Extrait choisi:
* * * * * * *

Il y a Atlas Corp., élitiste, directe et agressive ; N.A.S.C.A, conglomérat de pseudo-humanistes retors ; et enfin le Jet Blum Consortium, des pionniers de l’espace qui mettent en valeur le mérite des travailleurs pour mieux les exploiter. Chacun ici dans le studio possède sa faction préférée. Moi, c’est Blum.

A l’heure de l’Early Access, le fait qu’il y ait trois factions n’a pas encore toute son importance, puisqu’elles ne représentent jusque là qu’une couleur d’équipe. Cependant, lorsque l’on aura atteint nos objectifs pour la V1.0, chaque faction devrait bénéficier de bonus, et à plus long terme d’unités spécifiques à sa spécialité : la facilité d’extraction de ressources chez Blum, la puissance des armes chez Atlas, et la rapidité voire la furtivité chez Nasca.

* * * * * * *

Objectif 1: Citez toutes les factions nommées dans l'extrait sur les factions du jeu.
Objectif 2: Écrivez la suite de l'extrait sur les factions du jeu, en reprenant après sa dernière phrase.

Lignes extraites:
* * * * * * *

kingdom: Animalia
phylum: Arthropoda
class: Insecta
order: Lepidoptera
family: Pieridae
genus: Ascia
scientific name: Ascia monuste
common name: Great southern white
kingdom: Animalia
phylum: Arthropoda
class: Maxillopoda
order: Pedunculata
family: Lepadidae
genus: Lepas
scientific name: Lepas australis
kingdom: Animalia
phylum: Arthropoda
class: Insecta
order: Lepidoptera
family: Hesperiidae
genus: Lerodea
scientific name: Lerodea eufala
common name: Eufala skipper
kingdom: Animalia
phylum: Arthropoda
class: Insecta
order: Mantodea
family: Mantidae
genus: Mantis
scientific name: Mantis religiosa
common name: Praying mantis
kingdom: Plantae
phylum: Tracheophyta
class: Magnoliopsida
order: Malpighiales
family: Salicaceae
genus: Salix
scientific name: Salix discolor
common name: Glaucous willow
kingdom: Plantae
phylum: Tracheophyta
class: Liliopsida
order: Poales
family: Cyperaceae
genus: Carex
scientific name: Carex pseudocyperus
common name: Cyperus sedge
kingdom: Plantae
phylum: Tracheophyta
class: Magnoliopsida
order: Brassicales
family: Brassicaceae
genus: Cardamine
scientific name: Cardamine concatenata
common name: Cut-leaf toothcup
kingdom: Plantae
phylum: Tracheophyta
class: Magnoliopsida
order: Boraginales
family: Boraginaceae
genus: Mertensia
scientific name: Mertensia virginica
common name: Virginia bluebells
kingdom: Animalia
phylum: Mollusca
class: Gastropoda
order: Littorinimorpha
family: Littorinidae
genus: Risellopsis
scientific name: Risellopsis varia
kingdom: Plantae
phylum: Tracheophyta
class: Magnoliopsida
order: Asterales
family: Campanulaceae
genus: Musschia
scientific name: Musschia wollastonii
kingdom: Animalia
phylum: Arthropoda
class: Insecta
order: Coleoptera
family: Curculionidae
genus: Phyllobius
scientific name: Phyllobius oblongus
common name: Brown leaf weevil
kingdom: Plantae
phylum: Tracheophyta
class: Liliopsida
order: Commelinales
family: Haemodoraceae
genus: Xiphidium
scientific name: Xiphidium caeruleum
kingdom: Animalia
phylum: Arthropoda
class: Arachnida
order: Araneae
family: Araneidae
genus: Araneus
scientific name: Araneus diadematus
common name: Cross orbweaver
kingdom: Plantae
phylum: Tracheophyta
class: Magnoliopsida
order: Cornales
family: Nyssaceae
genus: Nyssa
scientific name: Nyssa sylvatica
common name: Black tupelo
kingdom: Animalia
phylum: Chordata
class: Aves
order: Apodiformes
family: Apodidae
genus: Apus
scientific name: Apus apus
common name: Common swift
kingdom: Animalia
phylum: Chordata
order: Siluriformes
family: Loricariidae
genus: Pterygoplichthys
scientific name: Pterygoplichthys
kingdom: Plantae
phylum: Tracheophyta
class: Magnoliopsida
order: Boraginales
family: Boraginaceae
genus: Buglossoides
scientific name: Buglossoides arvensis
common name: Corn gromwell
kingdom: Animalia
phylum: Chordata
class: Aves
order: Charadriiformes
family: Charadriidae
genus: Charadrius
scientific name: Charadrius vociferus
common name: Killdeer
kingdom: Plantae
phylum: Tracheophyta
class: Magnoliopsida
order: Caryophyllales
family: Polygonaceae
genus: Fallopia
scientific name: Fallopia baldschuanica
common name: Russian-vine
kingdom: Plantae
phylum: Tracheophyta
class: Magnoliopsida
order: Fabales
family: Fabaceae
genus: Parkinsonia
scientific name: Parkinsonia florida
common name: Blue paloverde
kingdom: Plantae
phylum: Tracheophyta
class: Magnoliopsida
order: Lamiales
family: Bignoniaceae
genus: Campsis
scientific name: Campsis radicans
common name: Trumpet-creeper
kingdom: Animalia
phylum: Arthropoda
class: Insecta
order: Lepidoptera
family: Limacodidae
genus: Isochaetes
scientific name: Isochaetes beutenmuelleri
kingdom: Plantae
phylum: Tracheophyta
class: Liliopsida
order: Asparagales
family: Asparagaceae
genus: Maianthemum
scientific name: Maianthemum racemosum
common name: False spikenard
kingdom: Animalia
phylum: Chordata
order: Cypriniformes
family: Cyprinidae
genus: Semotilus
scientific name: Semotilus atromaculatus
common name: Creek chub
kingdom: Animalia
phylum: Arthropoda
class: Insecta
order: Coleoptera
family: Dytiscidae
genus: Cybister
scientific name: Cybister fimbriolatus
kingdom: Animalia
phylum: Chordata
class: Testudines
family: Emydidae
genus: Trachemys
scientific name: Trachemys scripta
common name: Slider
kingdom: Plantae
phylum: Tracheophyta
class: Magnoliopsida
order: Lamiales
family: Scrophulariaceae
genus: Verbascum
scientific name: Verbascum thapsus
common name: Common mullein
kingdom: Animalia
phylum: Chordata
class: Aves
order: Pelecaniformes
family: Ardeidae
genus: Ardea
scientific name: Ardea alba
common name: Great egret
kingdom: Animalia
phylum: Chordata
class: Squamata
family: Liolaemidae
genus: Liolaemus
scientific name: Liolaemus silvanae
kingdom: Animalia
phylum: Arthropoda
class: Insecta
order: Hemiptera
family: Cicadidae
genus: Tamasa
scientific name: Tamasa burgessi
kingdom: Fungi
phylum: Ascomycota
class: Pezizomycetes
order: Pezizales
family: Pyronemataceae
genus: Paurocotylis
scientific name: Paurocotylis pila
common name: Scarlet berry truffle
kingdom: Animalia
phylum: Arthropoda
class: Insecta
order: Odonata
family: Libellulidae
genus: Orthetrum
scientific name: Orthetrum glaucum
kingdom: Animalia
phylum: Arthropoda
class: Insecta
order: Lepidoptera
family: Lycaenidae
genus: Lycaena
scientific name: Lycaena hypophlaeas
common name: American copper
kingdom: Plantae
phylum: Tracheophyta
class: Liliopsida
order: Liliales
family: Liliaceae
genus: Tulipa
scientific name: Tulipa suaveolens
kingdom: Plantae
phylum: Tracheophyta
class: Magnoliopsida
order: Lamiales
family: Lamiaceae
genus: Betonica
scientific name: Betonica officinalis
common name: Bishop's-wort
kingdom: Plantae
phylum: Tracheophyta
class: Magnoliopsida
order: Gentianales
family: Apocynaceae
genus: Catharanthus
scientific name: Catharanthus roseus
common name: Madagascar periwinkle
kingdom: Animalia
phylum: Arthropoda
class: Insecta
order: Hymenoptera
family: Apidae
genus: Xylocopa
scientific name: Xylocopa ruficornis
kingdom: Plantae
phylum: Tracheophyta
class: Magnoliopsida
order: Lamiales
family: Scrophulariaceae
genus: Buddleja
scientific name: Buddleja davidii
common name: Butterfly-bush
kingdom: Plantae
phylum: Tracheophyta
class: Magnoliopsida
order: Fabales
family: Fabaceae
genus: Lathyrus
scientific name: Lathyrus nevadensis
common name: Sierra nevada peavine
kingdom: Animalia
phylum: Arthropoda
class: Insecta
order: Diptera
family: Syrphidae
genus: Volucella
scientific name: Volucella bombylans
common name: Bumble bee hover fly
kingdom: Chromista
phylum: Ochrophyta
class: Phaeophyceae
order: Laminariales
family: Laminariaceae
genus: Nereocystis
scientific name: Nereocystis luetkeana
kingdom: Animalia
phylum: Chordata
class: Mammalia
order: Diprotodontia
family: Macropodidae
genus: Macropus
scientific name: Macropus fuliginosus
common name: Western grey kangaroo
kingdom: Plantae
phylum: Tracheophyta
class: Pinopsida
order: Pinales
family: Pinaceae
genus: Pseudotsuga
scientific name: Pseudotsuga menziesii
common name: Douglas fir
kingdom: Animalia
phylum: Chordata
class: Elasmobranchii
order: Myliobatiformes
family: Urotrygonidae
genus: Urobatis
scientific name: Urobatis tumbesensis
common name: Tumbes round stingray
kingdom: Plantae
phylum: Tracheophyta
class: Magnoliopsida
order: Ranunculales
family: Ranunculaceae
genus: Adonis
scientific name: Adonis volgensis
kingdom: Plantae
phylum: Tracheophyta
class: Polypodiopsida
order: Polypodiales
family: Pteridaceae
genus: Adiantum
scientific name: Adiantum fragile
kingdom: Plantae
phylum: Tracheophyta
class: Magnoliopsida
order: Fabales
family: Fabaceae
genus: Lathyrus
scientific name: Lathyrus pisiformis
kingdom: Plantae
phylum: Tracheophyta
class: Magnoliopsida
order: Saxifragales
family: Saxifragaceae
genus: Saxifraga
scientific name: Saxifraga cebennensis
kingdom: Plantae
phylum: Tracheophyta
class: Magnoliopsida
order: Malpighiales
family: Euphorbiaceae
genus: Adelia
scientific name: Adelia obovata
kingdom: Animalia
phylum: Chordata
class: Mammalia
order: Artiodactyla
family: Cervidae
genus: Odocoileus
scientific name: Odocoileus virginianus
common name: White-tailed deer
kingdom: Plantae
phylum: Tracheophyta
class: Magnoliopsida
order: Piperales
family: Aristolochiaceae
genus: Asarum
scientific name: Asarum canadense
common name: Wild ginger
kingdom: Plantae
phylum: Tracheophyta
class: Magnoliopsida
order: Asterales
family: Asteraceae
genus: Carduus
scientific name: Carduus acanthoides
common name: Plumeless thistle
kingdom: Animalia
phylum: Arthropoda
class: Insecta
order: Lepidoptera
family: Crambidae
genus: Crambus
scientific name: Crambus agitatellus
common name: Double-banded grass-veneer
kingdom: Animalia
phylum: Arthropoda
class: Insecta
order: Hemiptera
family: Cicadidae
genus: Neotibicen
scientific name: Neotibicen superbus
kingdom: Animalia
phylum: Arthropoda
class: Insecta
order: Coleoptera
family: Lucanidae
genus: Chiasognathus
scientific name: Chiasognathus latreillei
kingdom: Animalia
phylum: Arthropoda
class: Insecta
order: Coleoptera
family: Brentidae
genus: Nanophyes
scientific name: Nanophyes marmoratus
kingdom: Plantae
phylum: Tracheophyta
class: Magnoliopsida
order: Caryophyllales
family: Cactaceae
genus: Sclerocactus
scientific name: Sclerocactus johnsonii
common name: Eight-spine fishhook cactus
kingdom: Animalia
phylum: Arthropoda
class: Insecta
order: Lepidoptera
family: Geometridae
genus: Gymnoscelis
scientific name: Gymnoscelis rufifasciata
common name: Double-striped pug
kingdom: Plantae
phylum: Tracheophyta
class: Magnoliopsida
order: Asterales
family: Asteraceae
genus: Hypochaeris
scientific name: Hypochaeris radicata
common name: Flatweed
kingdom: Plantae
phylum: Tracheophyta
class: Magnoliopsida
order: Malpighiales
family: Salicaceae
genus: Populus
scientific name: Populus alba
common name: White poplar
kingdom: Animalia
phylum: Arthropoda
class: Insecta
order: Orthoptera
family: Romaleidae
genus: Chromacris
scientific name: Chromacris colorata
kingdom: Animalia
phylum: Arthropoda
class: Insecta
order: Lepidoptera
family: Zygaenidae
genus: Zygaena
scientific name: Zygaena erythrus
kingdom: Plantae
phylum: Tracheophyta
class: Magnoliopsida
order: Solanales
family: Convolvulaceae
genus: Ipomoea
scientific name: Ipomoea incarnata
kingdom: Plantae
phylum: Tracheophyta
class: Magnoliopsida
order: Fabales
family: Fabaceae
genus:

* * * * * * *

Réponse écrite 1: Atlas Corp., N.A.S.C.A et le Jet Blum Consortium.

Réponse écrite 2:
Enfin, à chaque faction est associée une identité musicale. La musique, composée par Bikini Machine, est entièrement procédurale, et s’adapte en temps réel aux événements de la carte. Quand deux factions s’affrontent, leurs deux couleurs musicales se mélangent, et le thème de votre camp est joué en mineur lorsque les combats tournent en votre défaveur.

Stratégie en temps réel et MMO… Comment cela se passe au niveau des serveurs par exemple ? Avez-vous prévu large ?

Notre techno serveur est conçu pour pouvoir gérer plusieurs dizaines de milliers de joueurs en simultané. Nous avons fat des tests en ce sens. Mais la particularité de notre jeu, c’est l’usage généralisé du peer-to-peer, une première pour un MMO. Quand vous êtes connectés en vue territoire, l’essentiel des données sont échangées en peer-to-peer, et la simulation est calculée uniquement sur les PC des joueurs. Cela nous épargne d’importants frais d’infrastructures. Les serveurs sont seulement là pour le gameplay planétaire, la persistance et la lutte anti-triche.

Dans les vidéos que l’on a pu voir du jeu, on aime aussi son style graphique très « SF des années 50/60 ». Pourquoi ce choix ?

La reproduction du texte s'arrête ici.